With a handy assist from from Steve Mancuso’s Big Reds Preview, one can pinpoint a pair of disturbing trends with Bruce’s numbers: a strikeout rate that has escalated in each of the past five seasons and a walk rate that has decreased over the past four years.

Furthermore, Bruce’s ground ball rate skied almost nine percentage points from 2013 to a career-high 45 percent last season, but as’s Eno Sarris noted earlier this week, that spike was almost assuredly injury-related.

Take a look at the following isolated power heat maps for Bruce. The first map is from the beginning of Bruce’s major-league career through 2013. The second is from 2014.

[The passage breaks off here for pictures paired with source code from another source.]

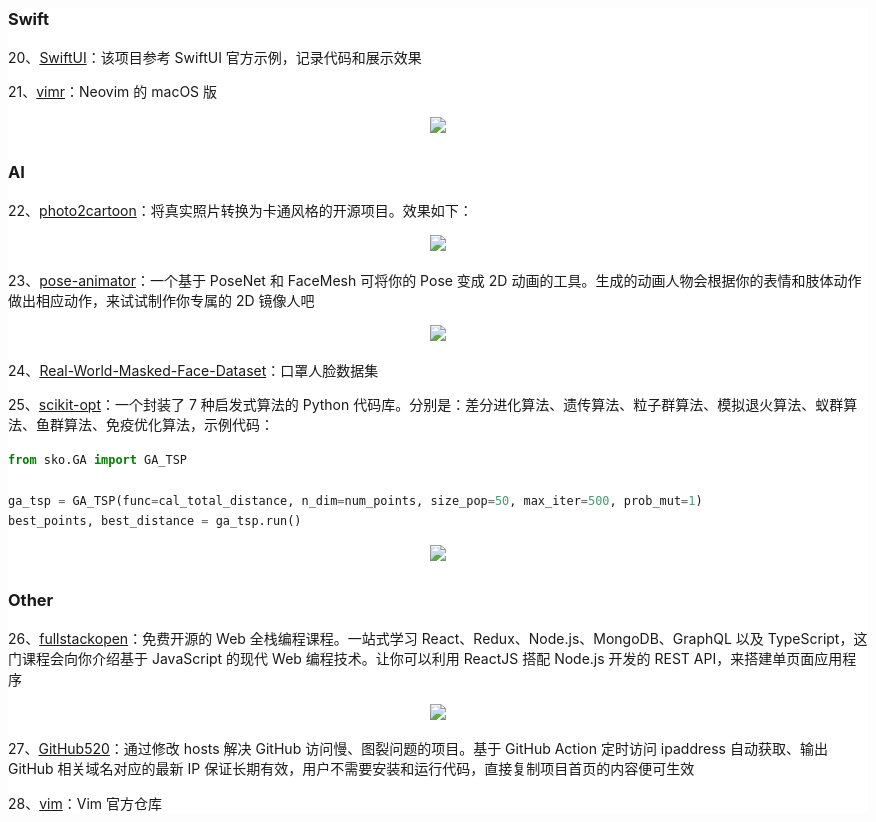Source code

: ### Swift
20、[SwiftUI](https://hellogithub.com/en/periodical/statistics/click?target=https://github.com/Jinxiansen/SwiftUI)：该项目参考 SwiftUI 官方示例，记录代码和展示效果


21、[vimr](https://hellogithub.com/en/periodical/statistics/click?target=https://github.com/qvacua/vimr)：Neovim 的 macOS 版


<p align="center"><img src='https://raw.githubusercontent.com/521xueweihan/img/master/hellogithub/50/17300388.png' style="max-width:80%; max-height=80%;"></img></p>

### AI
22、[photo2cartoon](https://hellogithub.com/en/periodical/statistics/click?target=https://github.com/minivision-ai/photo2cartoon)：将真实照片转换为卡通风格的开源项目。效果如下：


<p align="center"><img src='https://raw.githubusercontent.com/521xueweihan/img/master/hellogithub/50/256445099.jpg' style="max-width:80%; max-height=80%;"></img></p>

23、[pose-animator](https://hellogithub.com/en/periodical/statistics/click?target=https://github.com/yemount/pose-animator)：一个基于 PoseNet 和 FaceMesh 可将你的 Pose 变成 2D 动画的工具。生成的动画人物会根据你的表情和肢体动作做出相应动作，来试试制作你专属的 2D 镜像人吧


<p align="center"><img src='https://raw.githubusercontent.com/521xueweihan/img/master/hellogithub/50/251262566.gif' style="max-width:80%; max-height=80%;"></img></p>

24、[Real-World-Masked-Face-Dataset](https://hellogithub.com/en/periodical/statistics/click?target=https://github.com/X-zhangyang/Real-World-Masked-Face-Dataset)：口罩人脸数据集


25、[scikit-opt](https://hellogithub.com/en/periodical/statistics/click?target=https://github.com/guofei9987/scikit-opt)：一个封装了 7 种启发式算法的 Python 代码库。分别是：差分进化算法、遗传算法、粒子群算法、模拟退火算法、蚁群算法、鱼群算法、免疫优化算法，示例代码：
```python
from sko.GA import GA_TSP

ga_tsp = GA_TSP(func=cal_total_distance, n_dim=num_points, size_pop=50, max_iter=500, prob_mut=1)
best_points, best_distance = ga_tsp.run()
```


<p align="center"><img src='https://raw.githubusercontent.com/521xueweihan/img/master/hellogithub/50/113166974.gif' style="max-width:80%; max-height=80%;"></img></p>

### Other
26、[fullstackopen](https://hellogithub.com/en/periodical/statistics/click?target=https://github.com/villeheikkila/fullstackopen)：免费开源的 Web 全栈编程课程。一站式学习 React、Redux、Node.js、MongoDB、GraphQL 以及 TypeScript，这门课程会向你介绍基于 JavaScript 的现代 Web 编程技术。让你可以利用 ReactJS 搭配 Node.js 开发的 REST API，来搭建单页面应用程序


<p align="center"><img src='https://raw.githubusercontent.com/521xueweihan/img/master/hellogithub/50/166814830.png' style="max-width:80%; max-height=80%;"></img></p>

27、[GitHub520](https://hellogithub.com/en/periodical/statistics/click?target=https://github.com/521xueweihan/GitHub520)：通过修改 hosts 解决 GitHub 访问慢、图裂问题的项目。基于 GitHub Action 定时访问 ipaddress 自动获取、输出 GitHub 相关域名对应的最新 IP 保证长期有效，用户不需要安装和运行代码，直接复制项目首页的内容便可生效


28、[vim](https://hellogithub.com/en/periodical/statistics/click?target=https://github.com/vim/vim)：Vim 官方仓库
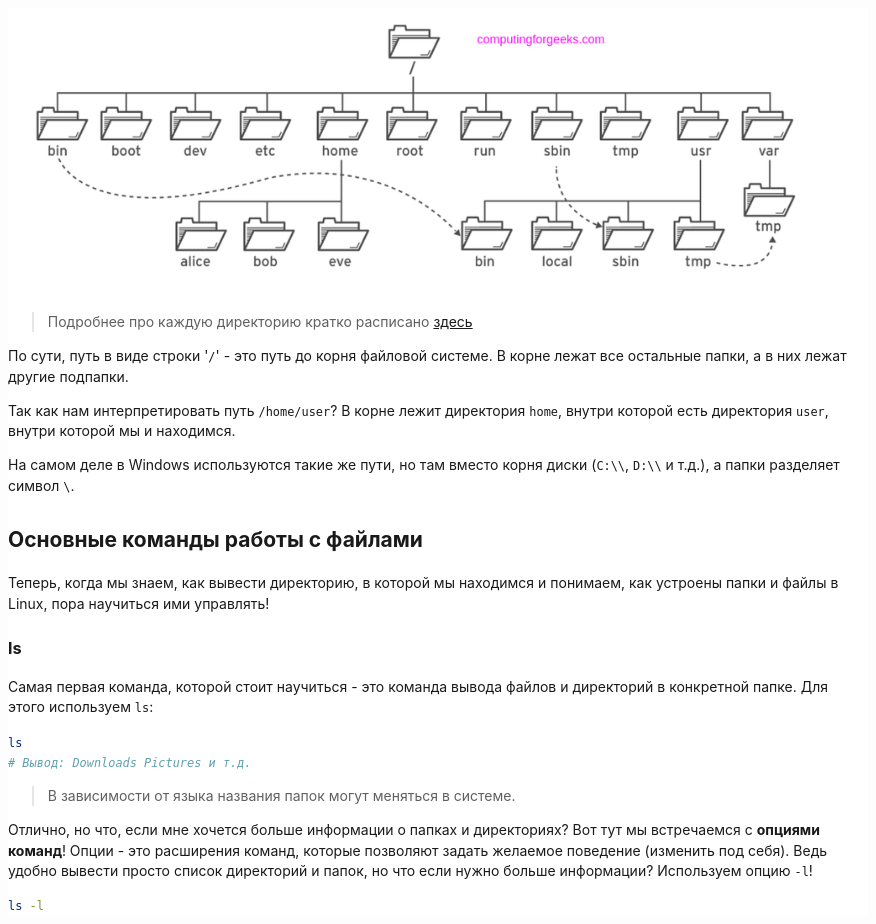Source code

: <img src=../assets/0_01_linux_filesystem.png />
</p>

> Подробнее про каждую директорию кратко расписано [здесь](https://computingforgeeks.com/understanding-the-linux-file-system-hierarchy/)

По сути, путь в виде строки '`/`' - это путь до корня файловой системе. В корне лежат все остальные папки, а в них лежат другие подпапки.

Так как нам интерпретировать путь `/home/user`? В корне лежит директория `home`, внутри которой есть директория `user`, внутри которой мы и находимся.

На самом деле в Windows используются такие же пути, но там вместо корня диски (`C:\\`, `D:\\` и т.д.), а папки разделяет символ `\`.

## Основные команды работы с файлами

Теперь, когда мы знаем, как вывести директорию, в которой мы находимся и понимаем, как устроены папки и файлы в Linux, пора научиться ими управлять!

### ls

Самая первая команда, которой стоит научиться - это команда вывода файлов и директорий в конкретной папке. Для этого используем `ls`:

```bash
ls
# Вывод: Downloads Pictures и т.д.
```

> В зависимости от языка названия папок могут меняться в системе.

Отлично, но что, если мне хочется больше информации о папках и директориях? Вот тут мы встречаемся с **опциями команд**! Опции - это расширения команд, которые позволяют задать желаемое поведение (изменить под себя). Ведь удобно вывести просто список директорий и папок, но что если нужно больше информации? Используем опцию `-l`!

```bash
ls -l
```
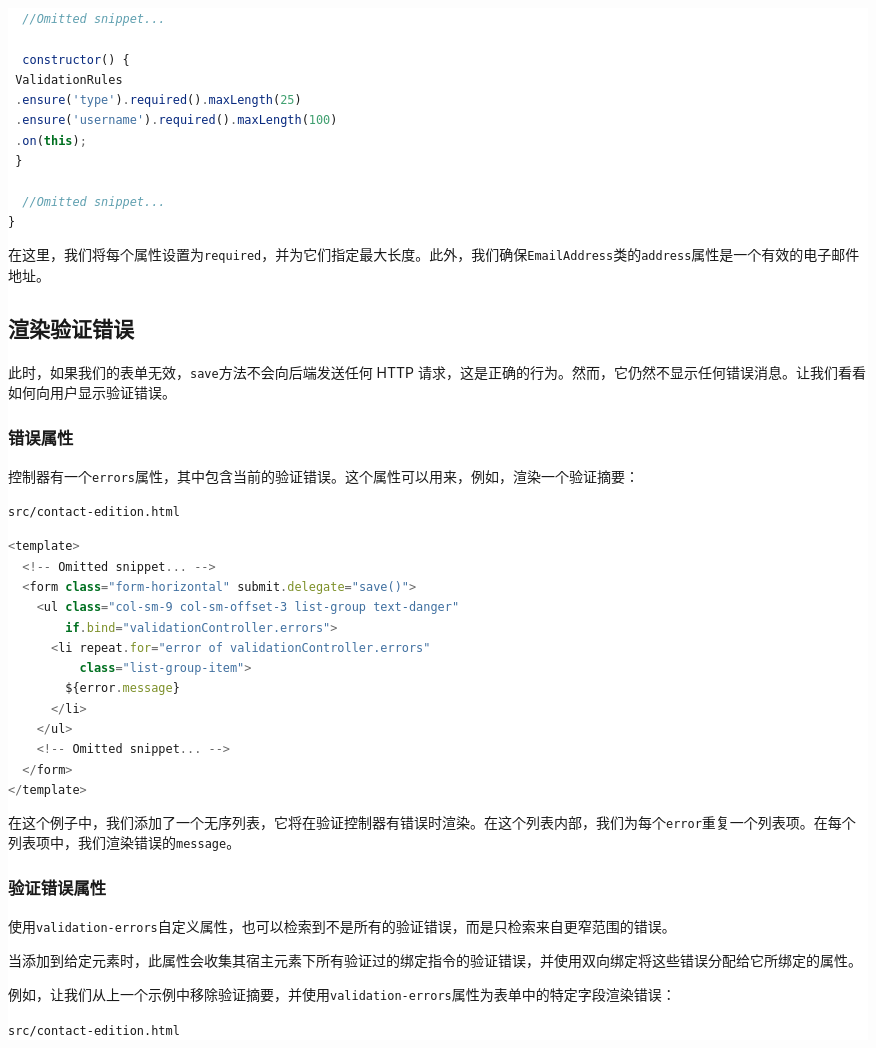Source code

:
 ```js
  //Omitted snippet...   

  constructor() { 
 ValidationRules 
 .ensure('type').required().maxLength(25) 
 .ensure('username').required().maxLength(100) 
 .on(this); 
 } 

  //Omitted snippet...   
} 

```

在这里，我们将每个属性设置为`required`，并为它们指定最大长度。此外，我们确保`EmailAddress`类的`address`属性是一个有效的电子邮件地址。

## 渲染验证错误

此时，如果我们的表单无效，`save`方法不会向后端发送任何 HTTP 请求，这是正确的行为。然而，它仍然不显示任何错误消息。让我们看看如何向用户显示验证错误。

### 错误属性

控制器有一个`errors`属性，其中包含当前的验证错误。这个属性可以用来，例如，渲染一个验证摘要：

`src/contact-edition.html`

```js
<template>   
  <!-- Omitted snippet... --> 
  <form class="form-horizontal" submit.delegate="save()"> 
    <ul class="col-sm-9 col-sm-offset-3 list-group text-danger" 
        if.bind="validationController.errors"> 
      <li repeat.for="error of validationController.errors"  
          class="list-group-item"> 
        ${error.message} 
      </li> 
    </ul> 
    <!-- Omitted snippet... --> 
  </form> 
</template> 

```

在这个例子中，我们添加了一个无序列表，它将在验证控制器有错误时渲染。在这个列表内部，我们为每个`error`重复一个列表项。在每个列表项中，我们渲染错误的`message`。

### 验证错误属性

使用`validation-errors`自定义属性，也可以检索到不是所有的验证错误，而是只检索来自更窄范围的错误。

当添加到给定元素时，此属性会收集其宿主元素下所有验证过的绑定指令的验证错误，并使用双向绑定将这些错误分配给它所绑定的属性。

例如，让我们从上一个示例中移除验证摘要，并使用`validation-errors`属性为表单中的特定字段渲染错误：

`src/contact-edition.html`
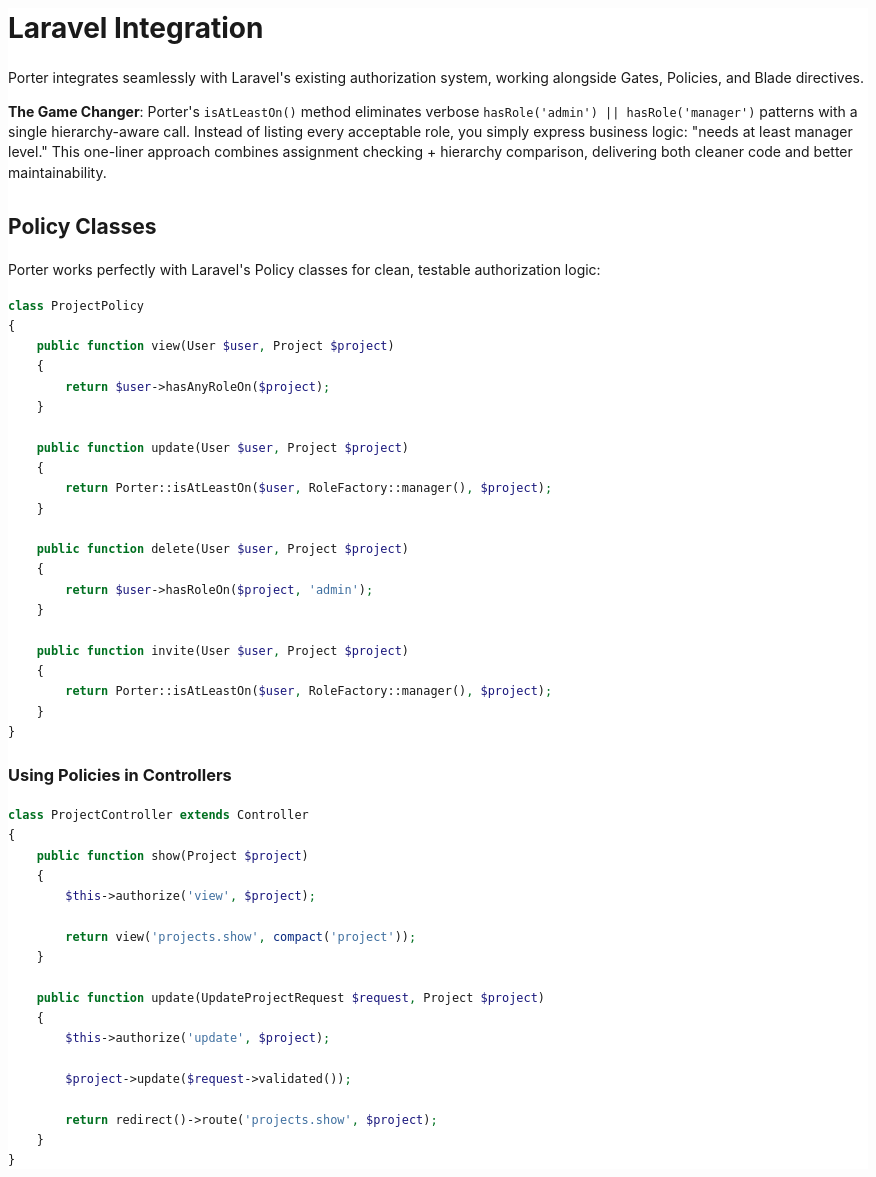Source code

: # Laravel Integration

Porter integrates seamlessly with Laravel's existing authorization system, working alongside Gates, Policies, and Blade directives.

**The Game Changer**: Porter's `isAtLeastOn()` method eliminates verbose `hasRole('admin') || hasRole('manager')` patterns with a single hierarchy-aware call. Instead of listing every acceptable role, you simply express business logic: "needs at least manager level." This one-liner approach combines assignment checking + hierarchy comparison, delivering both cleaner code and better maintainability.

## Policy Classes

Porter works perfectly with Laravel's Policy classes for clean, testable authorization logic:

```php
class ProjectPolicy
{
    public function view(User $user, Project $project)
    {
        return $user->hasAnyRoleOn($project);
    }

    public function update(User $user, Project $project)
    {
        return Porter::isAtLeastOn($user, RoleFactory::manager(), $project);
    }

    public function delete(User $user, Project $project)
    {
        return $user->hasRoleOn($project, 'admin');
    }

    public function invite(User $user, Project $project)
    {
        return Porter::isAtLeastOn($user, RoleFactory::manager(), $project);
    }
}
```

### Using Policies in Controllers

```php
class ProjectController extends Controller
{
    public function show(Project $project)
    {
        $this->authorize('view', $project);
        
        return view('projects.show', compact('project'));
    }

    public function update(UpdateProjectRequest $request, Project $project)
    {
        $this->authorize('update', $project);
        
        $project->update($request->validated());
        
        return redirect()->route('projects.show', $project);
    }
}
```
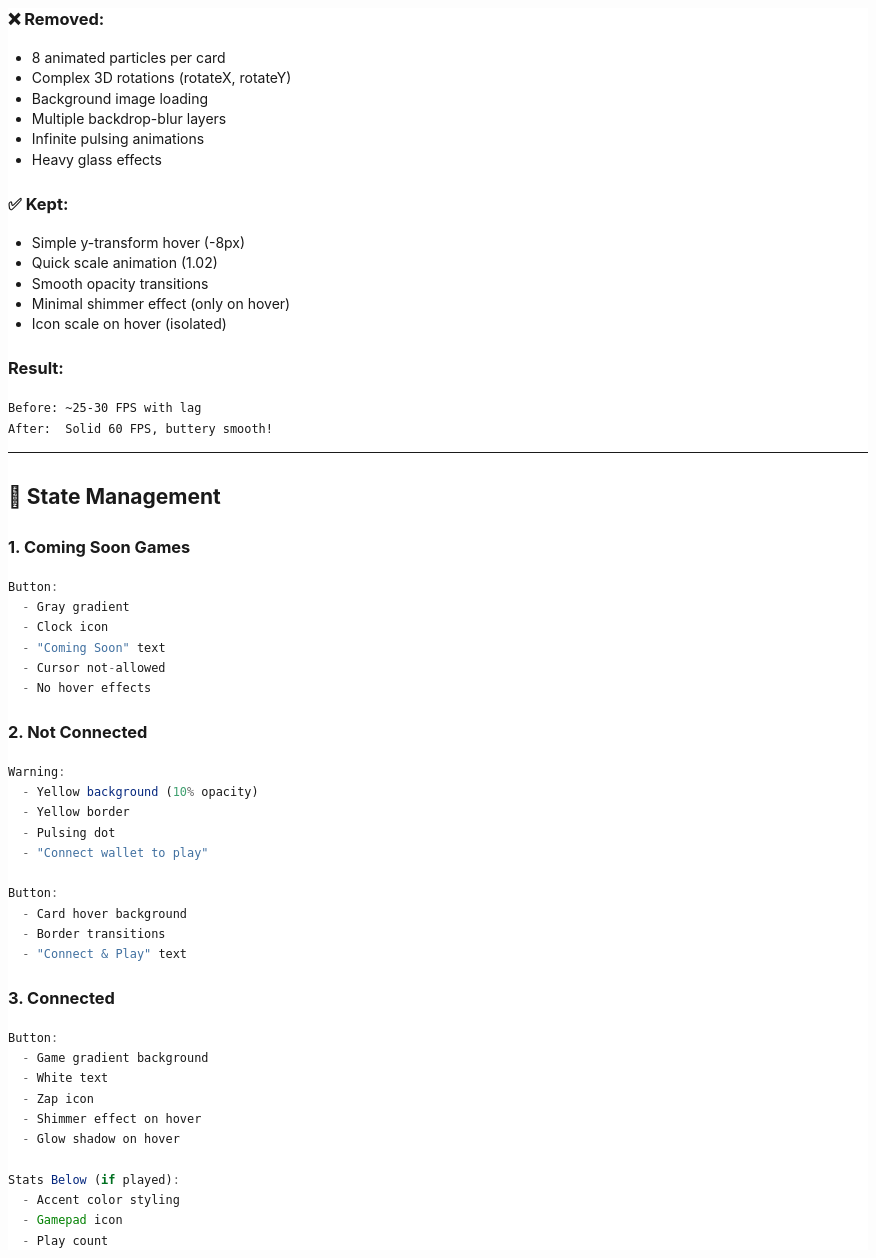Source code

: ### ❌ Removed:
- 8 animated particles per card
- Complex 3D rotations (rotateX, rotateY)
- Background image loading
- Multiple backdrop-blur layers
- Infinite pulsing animations
- Heavy glass effects

### ✅ Kept:
- Simple y-transform hover (-8px)
- Quick scale animation (1.02)
- Smooth opacity transitions
- Minimal shimmer effect (only on hover)
- Icon scale on hover (isolated)

### Result:
```
Before: ~25-30 FPS with lag
After:  Solid 60 FPS, buttery smooth!
```

---

## 🎯 State Management

### 1. **Coming Soon Games**
```typescript
Button:
  - Gray gradient
  - Clock icon
  - "Coming Soon" text
  - Cursor not-allowed
  - No hover effects
```

### 2. **Not Connected**
```typescript
Warning:
  - Yellow background (10% opacity)
  - Yellow border
  - Pulsing dot
  - "Connect wallet to play"

Button:
  - Card hover background
  - Border transitions
  - "Connect & Play" text
```

### 3. **Connected**
```typescript
Button:
  - Game gradient background
  - White text
  - Zap icon
  - Shimmer effect on hover
  - Glow shadow on hover
  
Stats Below (if played):
  - Accent color styling
  - Gamepad icon
  - Play count
```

Through 2013, Bruce walloped just about anything in the strike zone. Last season…not so much. It’s pretty hard to argue that Bruce’s 2014 decline was anything but injury-related. As Sarris noted, the injury to Bruce’s back leg — which would’ve been his injured left leg while standing at the plate — robbed Bruce of his power and resulted in him pounding the ball into the ground like he was a souped-up version of David Eckstein.

So, aside from the return of good health, I believe stable contact peripherals, a wake-up call provided from the doldrums of 2014 and a proper perspective of the defensive shifts employed against him will vault Bruce back into his usual atmosphere of being one of the National League’s top power threats in 2015.